Discussion on: This is how Meltdown works

View post

Replies for: Thanks, Ed! (Is "Ed" good? I'm embarrassed to admit I can't figure out how to parse your name.) It sounds like you understand this stuff pretty we...

While your analogie is fine to introduce the Meltdown concept, is miss an important part. The distinction between User and Kernel space and virtual memory.

On modern OSes, when you try to access a memory address, this address is a virtual address and has to be translated to a physical address first. The map to convert between virtual to physical address is stored in a dedicated piece of hardware (the TLB which is part of the processor). Each process has its own map.

Every time the active process change on the CPU, the kernel has to flush the TLB to load the new process mapping. Today, as an optimization, all majors OSes choose to copy the kernel mapping into each process at launch so when a process call a kernel function, the kernel don't have to flush the TLB and load its own mapping.
The CPU is design to know which part of the mapping is the kernel memory and which part is the process memory. So when trying to access kernel memory from the process, it denies the access.
As seen with Meltdown, this check is performed to late as the access is denied after the memory was loaded.

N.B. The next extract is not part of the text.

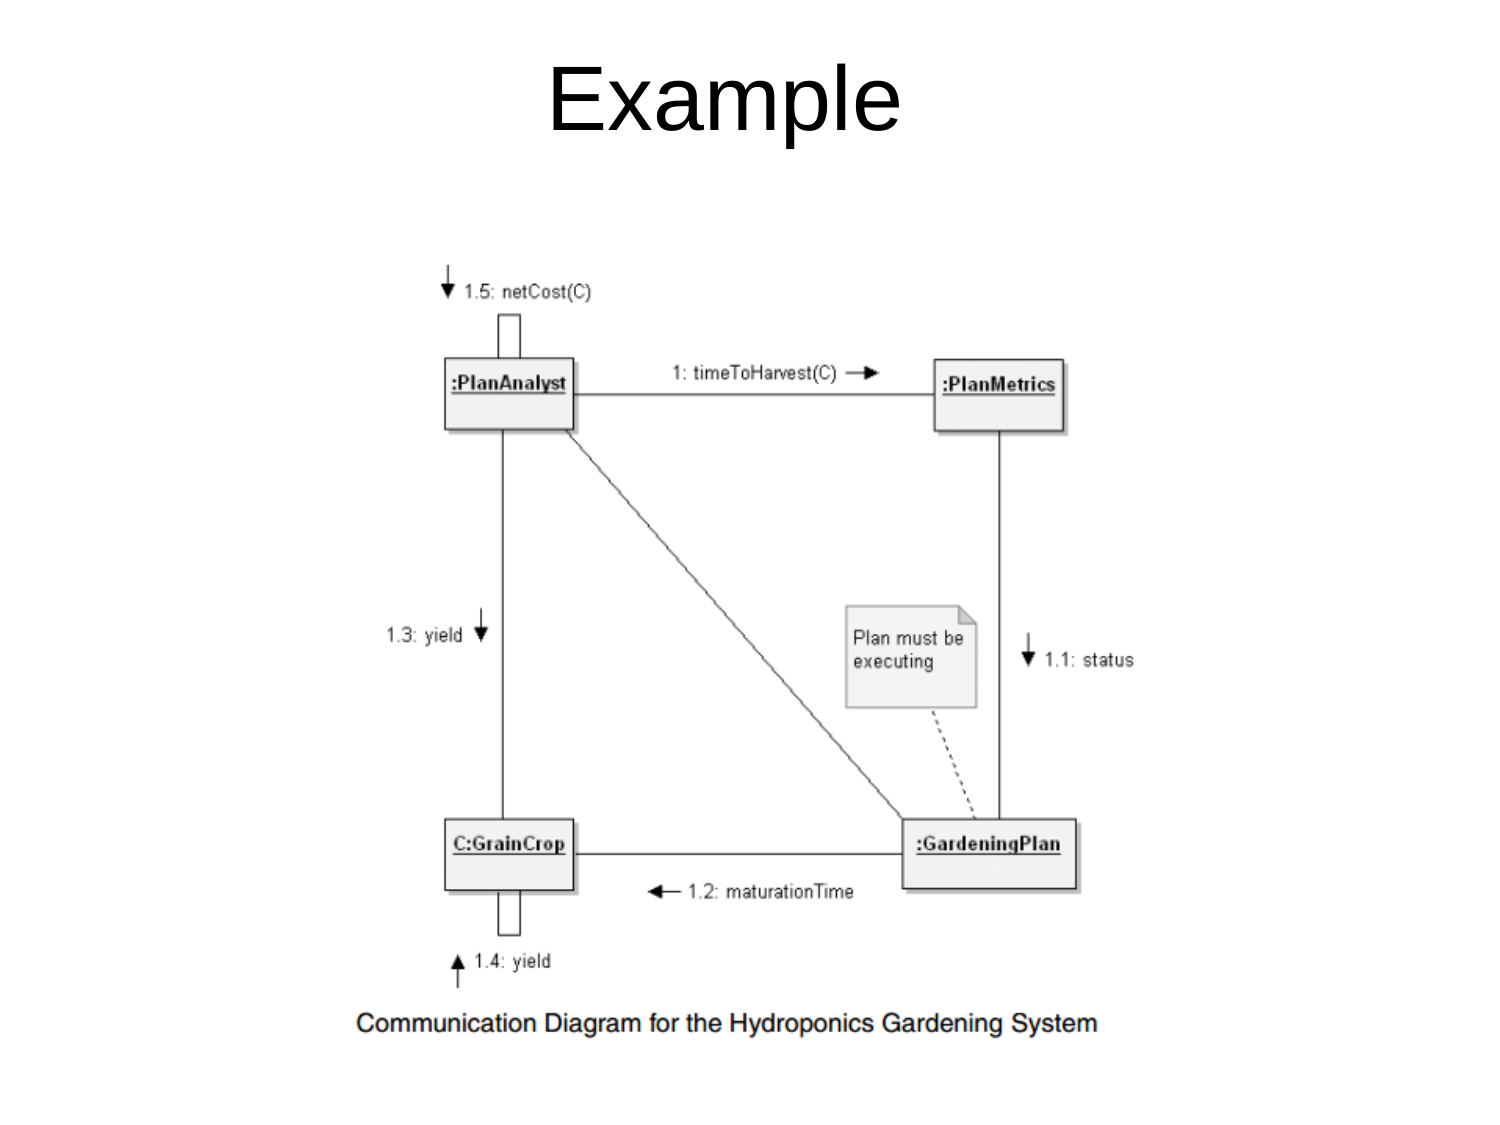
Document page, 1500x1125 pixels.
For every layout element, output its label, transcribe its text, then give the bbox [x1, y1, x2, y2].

title Example [87, 0, 1363, 188]
picture [324, 237, 1149, 1054]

The patch adopted by OSes to mitigate the issue is to separate the Kernel memory map from the process map. So when a process try to access kernel memory, the speculative execution failed to map it to physical address (as the kernel map is not present anymore) and return a exception instead of loading the actual kernel memory.

This patch has a performance cost as it force to revert an useful optimization. Fortunately, from some time now, CPUs provide functions to optimize usage of the TLB and avoid flush and reload of the mapping when a process change (by allowing to store more than one process map and tagging them with Context Identifier), so the performance cost should be small enough to be invisible for most users.